(GIVEN ENTRIES Opens)

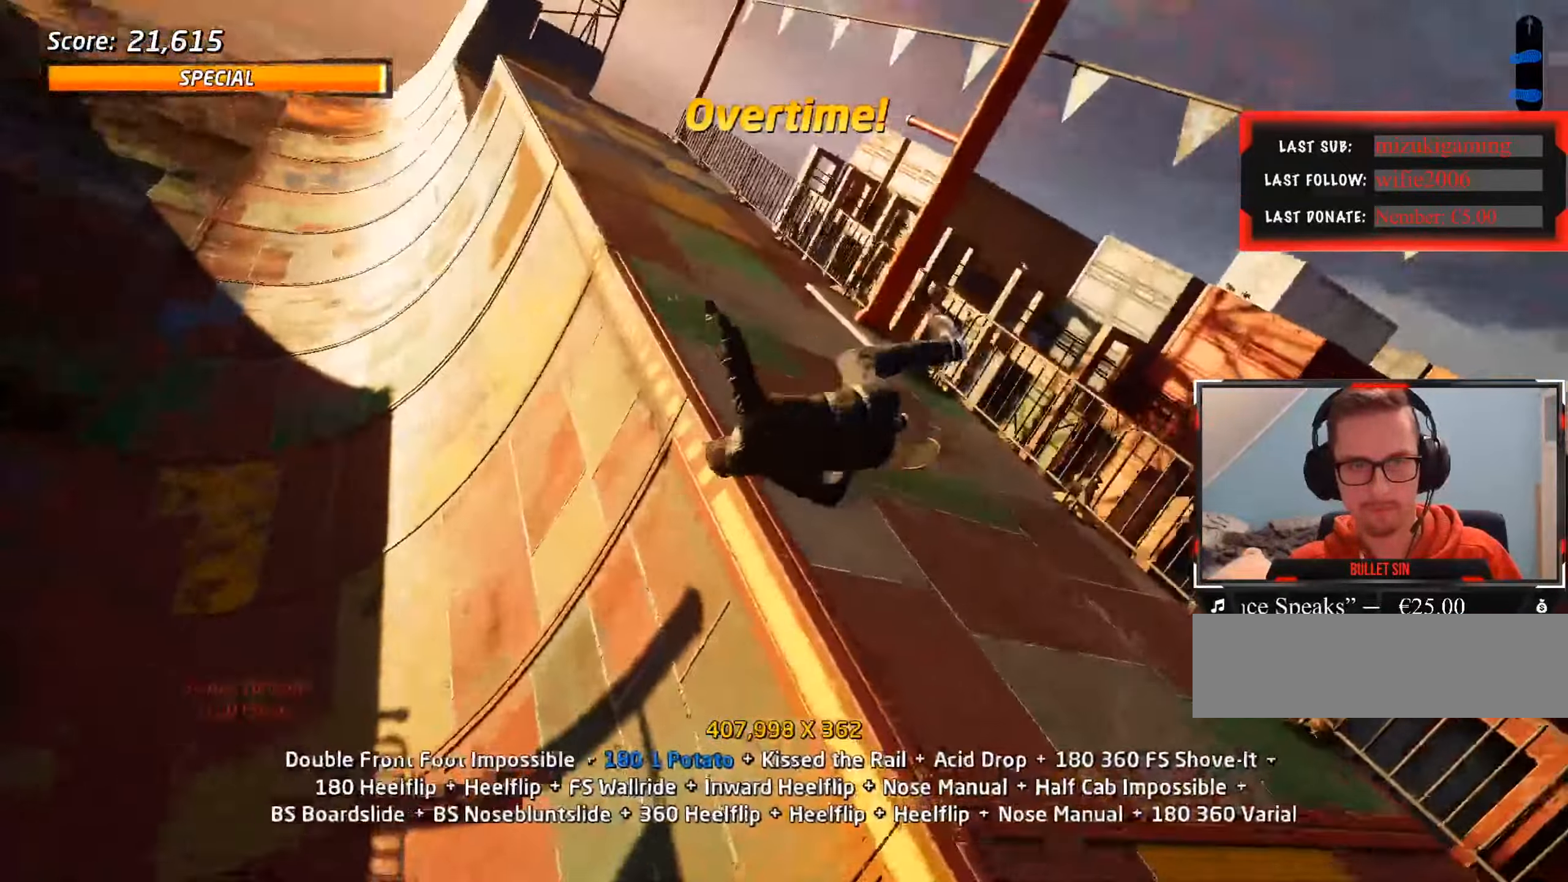
{"keys": ["ctrl_l"], "events": [[50, "w", "down"], [100, "w", "up"], [150, "w", "down"], [333, "w", "up"]]}
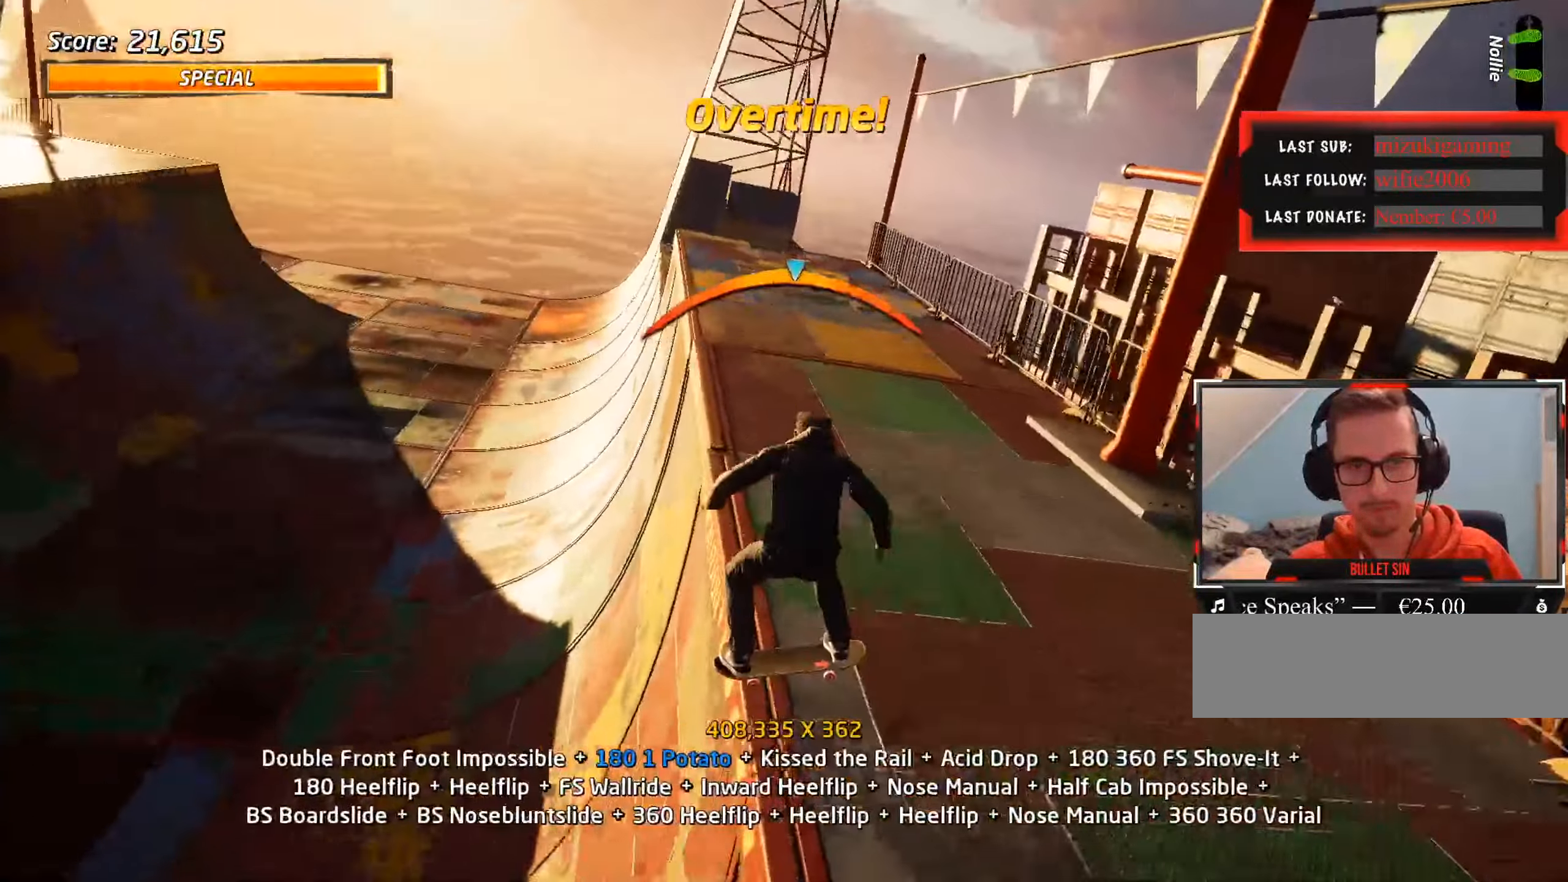
{"keys": ["ctrl_l", "w"], "events": [[150, "a", "down"], [250, "a", "up"], [283, "w", "down"]]}
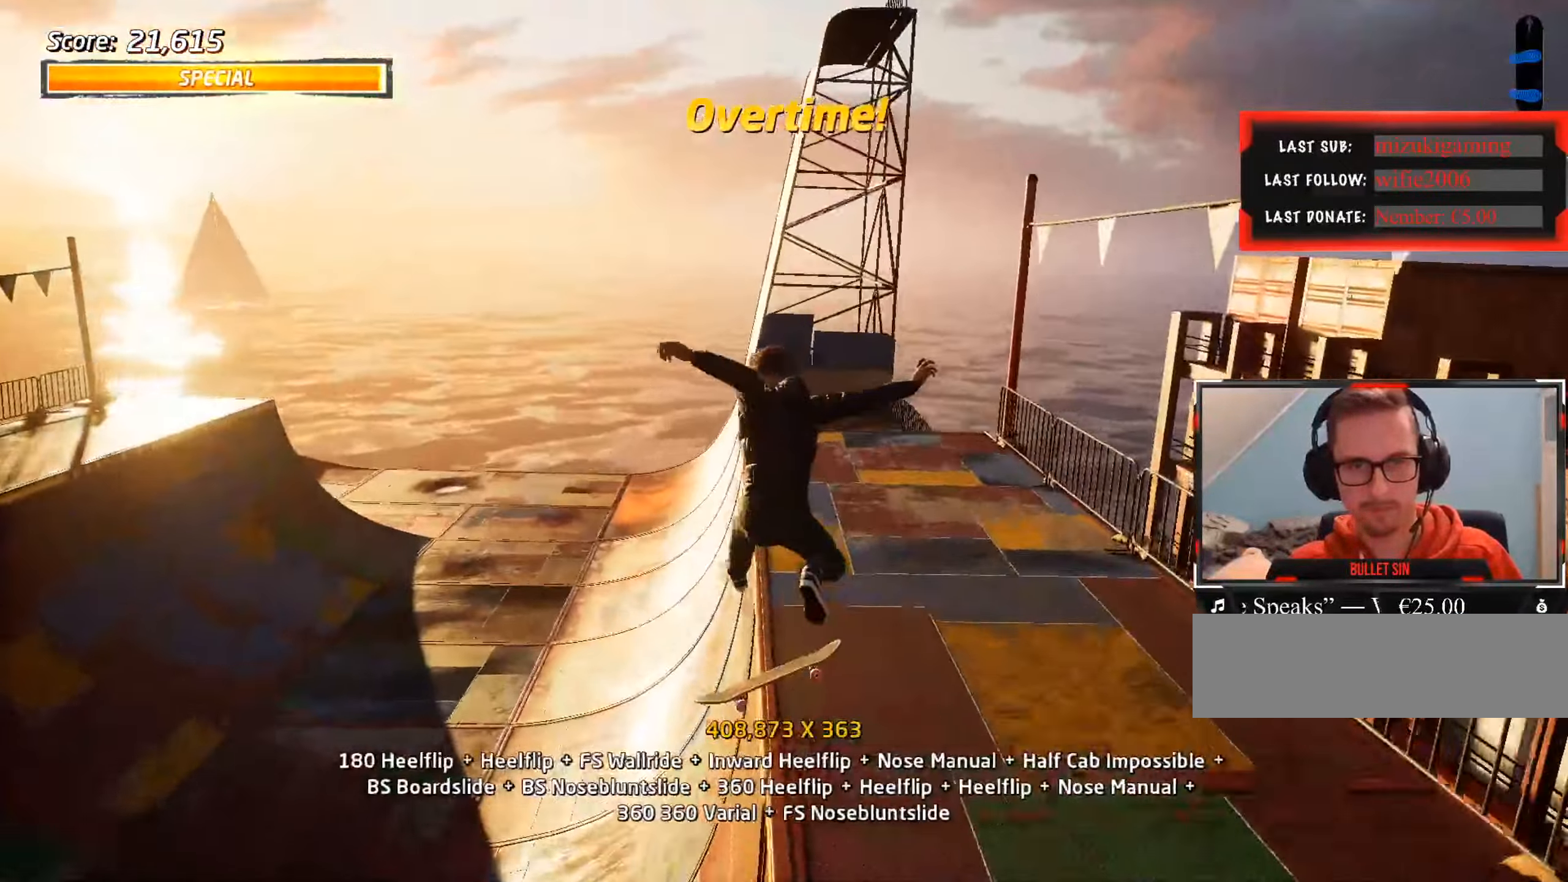
{"keys": ["a", "ctrl_l"], "events": [[17, "w", "up"], [117, "w", "down"], [150, "w", "up"], [250, "w", "down"], [350, "w", "up"], [483, "a", "down"]]}
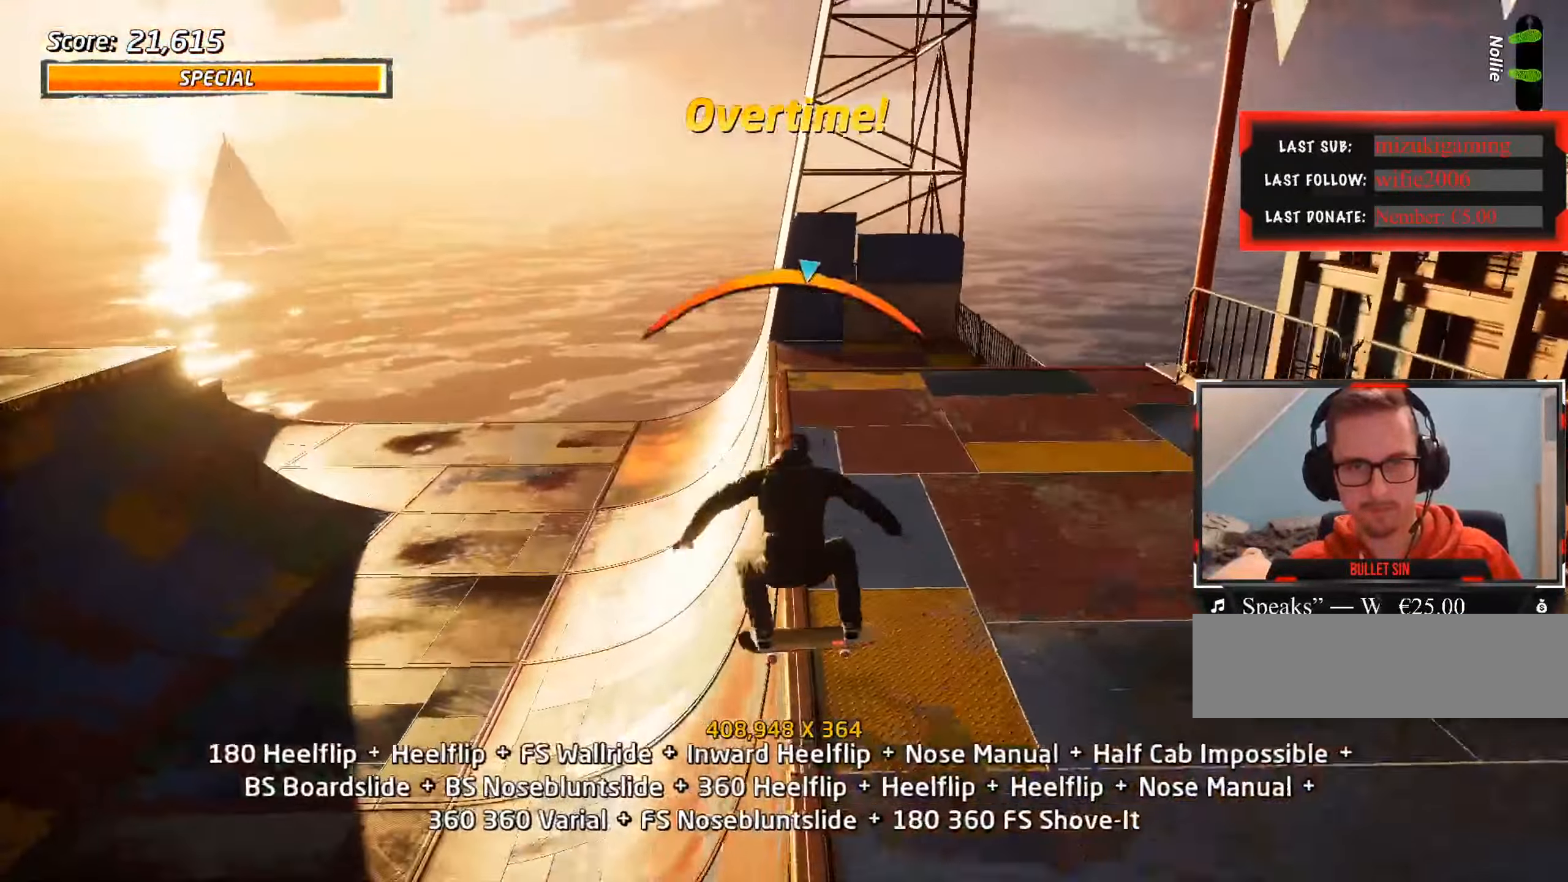
{"keys": ["a"], "events": [[67, "ctrl_l", "up"]]}
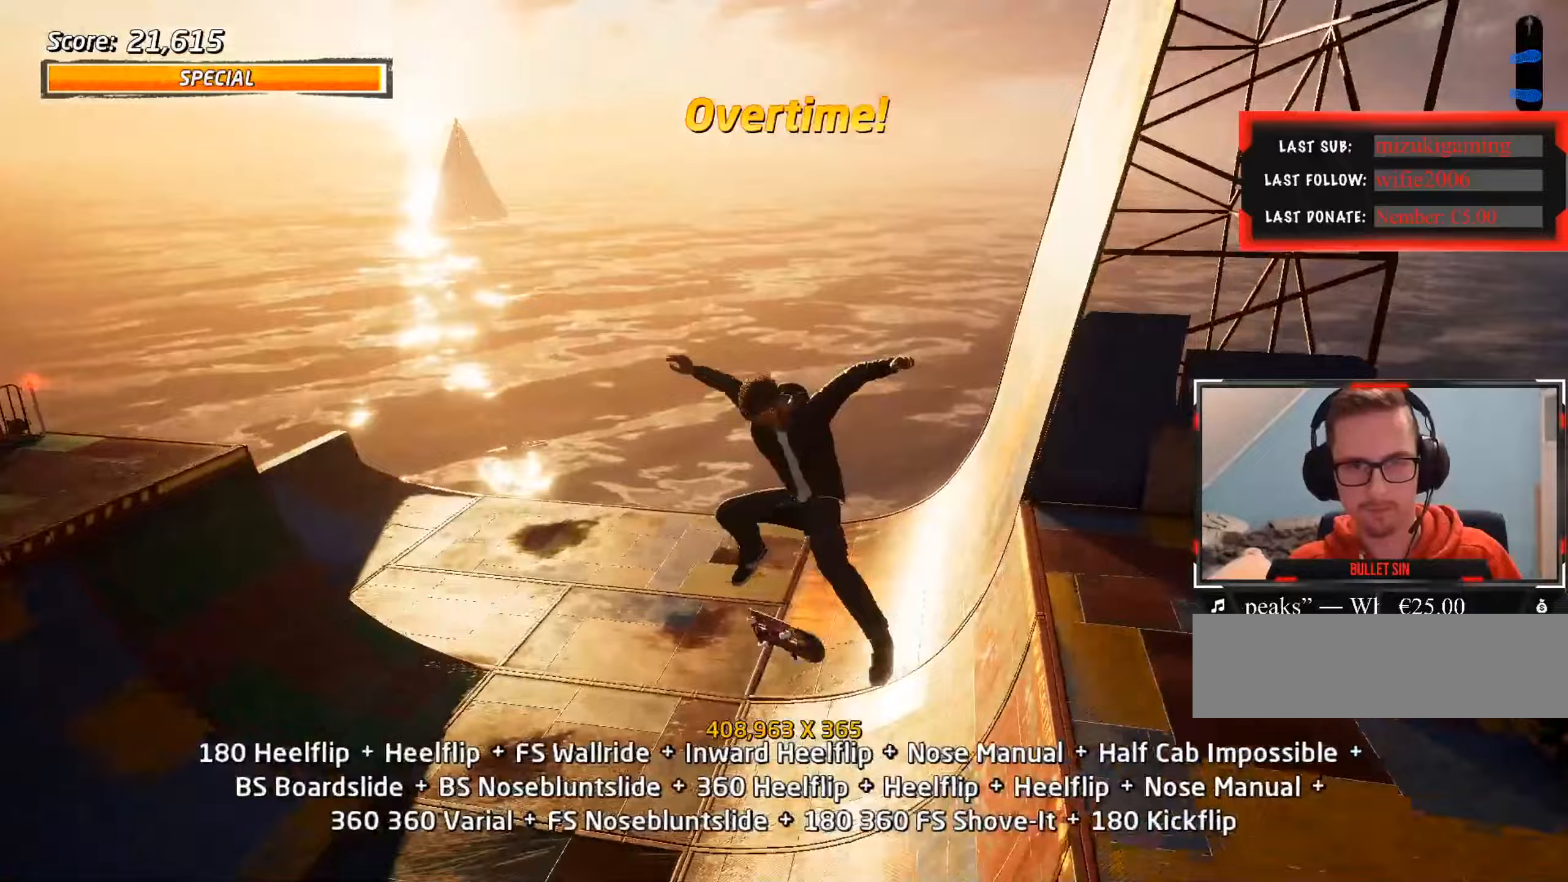
{"keys": [], "events": [[400, "a", "up"], [450, "w", "down"], [500, "w", "up"]]}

(GIVEN ENTRIES Closes)

**WHAT NEEDS TO BE DONE:** Reproduce each entry verbatim, excluding any embedded images.

**TASK SOLUTION:**
{"keys": ["ctrl_l"], "events": [[50, "w", "down"], [100, "w", "up"], [150, "w", "down"], [333, "w", "up"]]}
{"keys": ["ctrl_l", "w"], "events": [[150, "a", "down"], [250, "a", "up"], [283, "w", "down"]]}
{"keys": ["a", "ctrl_l"], "events": [[17, "w", "up"], [117, "w", "down"], [150, "w", "up"], [250, "w", "down"], [350, "w", "up"], [483, "a", "down"]]}
{"keys": ["a"], "events": [[67, "ctrl_l", "up"]]}
{"keys": [], "events": [[400, "a", "up"], [450, "w", "down"], [500, "w", "up"]]}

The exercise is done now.